◆ Your objective
Starting with the line that has "Photographs of a", retype each line down to the end of the entries below, without leaving any out or adding any.

◆ Extracted records
^^^^^^^^
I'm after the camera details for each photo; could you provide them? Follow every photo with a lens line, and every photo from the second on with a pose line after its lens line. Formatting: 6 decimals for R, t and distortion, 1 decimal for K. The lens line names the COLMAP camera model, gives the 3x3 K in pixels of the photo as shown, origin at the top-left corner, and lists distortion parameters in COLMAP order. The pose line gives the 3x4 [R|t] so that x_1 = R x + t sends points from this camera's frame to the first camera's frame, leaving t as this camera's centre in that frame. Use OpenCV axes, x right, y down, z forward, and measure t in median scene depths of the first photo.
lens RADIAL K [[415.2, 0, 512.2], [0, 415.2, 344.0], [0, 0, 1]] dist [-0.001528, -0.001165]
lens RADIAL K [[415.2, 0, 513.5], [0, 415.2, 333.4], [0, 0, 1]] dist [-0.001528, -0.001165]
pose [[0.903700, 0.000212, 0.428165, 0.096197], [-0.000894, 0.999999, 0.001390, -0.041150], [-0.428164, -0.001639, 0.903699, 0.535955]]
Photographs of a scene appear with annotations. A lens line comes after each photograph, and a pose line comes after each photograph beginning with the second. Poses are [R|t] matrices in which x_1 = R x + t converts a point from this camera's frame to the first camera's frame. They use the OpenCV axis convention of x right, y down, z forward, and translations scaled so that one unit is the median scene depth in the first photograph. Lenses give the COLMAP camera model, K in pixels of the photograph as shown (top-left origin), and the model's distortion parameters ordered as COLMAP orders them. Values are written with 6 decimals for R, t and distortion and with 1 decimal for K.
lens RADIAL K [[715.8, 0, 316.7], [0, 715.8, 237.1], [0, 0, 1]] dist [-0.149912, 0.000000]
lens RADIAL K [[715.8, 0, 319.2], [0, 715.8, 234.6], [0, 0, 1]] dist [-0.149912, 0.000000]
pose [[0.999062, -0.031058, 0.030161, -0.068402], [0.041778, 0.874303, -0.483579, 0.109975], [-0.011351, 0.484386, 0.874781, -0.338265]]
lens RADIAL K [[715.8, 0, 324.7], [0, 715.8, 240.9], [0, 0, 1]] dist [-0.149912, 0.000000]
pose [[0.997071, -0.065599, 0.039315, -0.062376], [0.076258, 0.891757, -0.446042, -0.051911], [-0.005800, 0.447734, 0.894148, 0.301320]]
^^^^^^^^
◆ Final answer
Photographs of a scene appear with annotations. A lens line comes after each photograph, and a pose line comes after each photograph beginning with the second. Poses are [R|t] matrices in which x_1 = R x + t converts a point from this camera's frame to the first camera's frame. They use the OpenCV axis convention of x right, y down, z forward, and translations scaled so that one unit is the median scene depth in the first photograph. Lenses give the COLMAP camera model, K in pixels of the photograph as shown (top-left origin), and the model's distortion parameters ordered as COLMAP orders them. Values are written with 6 decimals for R, t and distortion and with 1 decimal for K.
lens RADIAL K [[715.8, 0, 316.7], [0, 715.8, 237.1], [0, 0, 1]] dist [-0.149912, 0.000000]
lens RADIAL K [[715.8, 0, 319.2], [0, 715.8, 234.6], [0, 0, 1]] dist [-0.149912, 0.000000]
pose [[0.999062, -0.031058, 0.030161, -0.068402], [0.041778, 0.874303, -0.483579, 0.109975], [-0.011351, 0.484386, 0.874781, -0.338265]]
lens RADIAL K [[715.8, 0, 324.7], [0, 715.8, 240.9], [0, 0, 1]] dist [-0.149912, 0.000000]
pose [[0.997071, -0.065599, 0.039315, -0.062376], [0.076258, 0.891757, -0.446042, -0.051911], [-0.005800, 0.447734, 0.894148, 0.301320]]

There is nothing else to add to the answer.